Als bergrechtlich verantwortlichem Unternehmen obliegen der LMBV in ihrem Zuständigkeitsbereich:

  • die Herstellung der geotechnischen und der öffentlichen Sicherheit in den ehemaligen Braunkohletagebauen und -veredlungsanlagen
  • der Rückbau der nicht mehr benötigten Anlagen und Ausrüstungen
  • die Sicherung/Beseitigung von ökologischen Altlasten
  • die Herstellung eines ausgeglichenen Wasserhaushaltes
  • die Rekultivierung der in Anspruch genommenen Flächen und
  • die Schaffung von Voraussetzungen für eine in der Regionalplanung festgeschriebene Folgenutzung.
Anstützung der Südwestböschung der Kippe Wulfersdorf
Anstützung der Südwestböschung der Hochkippe Wulfersdorf, 2021 (Foto: Ch. Bedeschinski)

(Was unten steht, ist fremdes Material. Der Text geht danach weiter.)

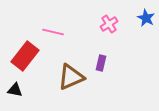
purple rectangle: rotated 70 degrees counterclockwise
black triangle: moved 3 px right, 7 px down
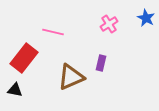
red rectangle: moved 1 px left, 2 px down
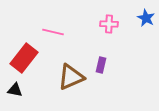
pink cross: rotated 36 degrees clockwise
purple rectangle: moved 2 px down
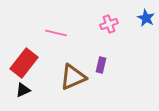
pink cross: rotated 24 degrees counterclockwise
pink line: moved 3 px right, 1 px down
red rectangle: moved 5 px down
brown triangle: moved 2 px right
black triangle: moved 8 px right; rotated 35 degrees counterclockwise
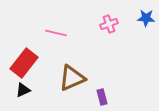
blue star: rotated 24 degrees counterclockwise
purple rectangle: moved 1 px right, 32 px down; rotated 28 degrees counterclockwise
brown triangle: moved 1 px left, 1 px down
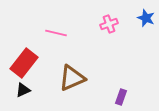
blue star: rotated 18 degrees clockwise
purple rectangle: moved 19 px right; rotated 35 degrees clockwise
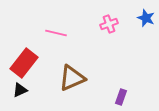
black triangle: moved 3 px left
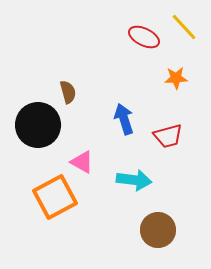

Im Konsens mit den Regionalplänen der Länder hat die LMBV für die stillzulegenden Anlagen insgesamt 184 Abschlussbetriebspläne gemäß Bundesberggesetz der Bundesrepublik Deutschland bei den zuständigen Bergbehörden zur Zulassung eingereicht, 65 wasserrechtliche Planfeststellungsverfahren sowie eine Vielzahl weiterer behördlicher Genehmigungsverfahren zu führen.

In der bergbaulichen Grundsanierung ist bereits ein sehr fortgeschrittener Stand erreicht. Bei der Massenbewegung zur Gestaltung der Tagebaubereiche wurden bisher mehr als eine Milliarde Kubikmeter umgesetzt, für die Sicherung von Kippen und Böschungen wurden ebenfalls mehr als eine Milliarde Kubikmeter Massen verdichtet. Die Demontage und Abbruchleistungen sind fast abgeschlossen, Rekultivierungsleistungen werden bis zum Abschuss realisiert. Basis zur Finanzierung all dieser Arbeiten ist der §2 des Verwaltungsabkommens zur Braunkohlesanierung.

Dimensionen greifbar gemacht

Die in der Tagebausanierung bearbeiteten Erdmassen sind gewaltig. Für die Sanierung und Rekultivierung der stillgelegten Tagebaue wurden mehr als 1,7 Milliarden Kubikmeter Massen bewegt. Zum Vergleich: Die Cheops-Pyramide, eines der volumenreichsten Bauwerke der Welt, besitzt ein Volumen von (nur) 2,6 Millionen Kubikmeter. Zahlreiche Bergbaufolgeseen wurden von der LMBV geschaffen und befinden sich zu großen Teilen bereits in öffentlicher Nutzung.